Written by: Karen Lopez
Thursday, January 31, 2008 10:44 AM

A valued colleague of mine, David Waxberg, sent me a link to a discussion on the history of the term blob.  I had always understood that BLOB stood for Binary Large Object.  According to some database pioneers, this just isn't the case.

According to Ann Harrison and Jim Starkey (who developed Interbase), the term blob started out as more of a yadda, yadda, yadda type phrase that was used to describe a new DBMS concept.   Marketing and management, though, felt that they could not use the term blob and called the functionality segmented strings.  Then marketing accepted the term blob, but did not want to say that it was just a filler term conscripted to be a serious DBMS functionality, so they came up with Basic Large Object as the meaning, turning blob into a  backronym.

Then the Informix guys used the same concepts and described a blob as a Binary Large Object, yet another backcronym.

" For the trivia inclined: Blob don't stand for nothin'. It isn't an
acronym for "basic large object" or "binary large object". A blob is
the thing that ate Cincinnatti, Cleveland, or whatever.

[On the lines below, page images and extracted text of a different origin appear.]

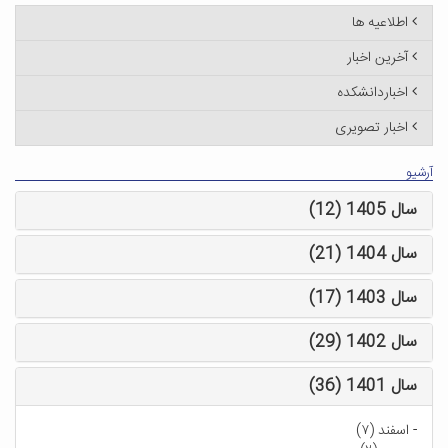
اطلاعیه ها
آخرین اخبار
اخباردانشکده
اخبار تصویری
آرشیو
سال 1405 (12)
سال 1404 (21)
سال 1403 (17)
سال 1402 (29)
سال 1401 (36)
-
اسفند (۷)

The precise chain of events that lead to the creation of the sublime
blob is:

1. Barry Rubinson, my boss at DEC, was prone to wandering around
muttering "blobs, blobs, we gotta have blobs." When I asked
what a blob was, he pointed out that I was the architect and
that was my job.

2. Marooned in Colorado Springs (where Barry lived) because of a
snow storm in Massachusetts (where I lived), and unable to
derive the grand theory of transaction consistency, I invented
the blob instead. Ah ha! A concept to hang on a wonder name!"

Now you know more about BLOBs than you did before.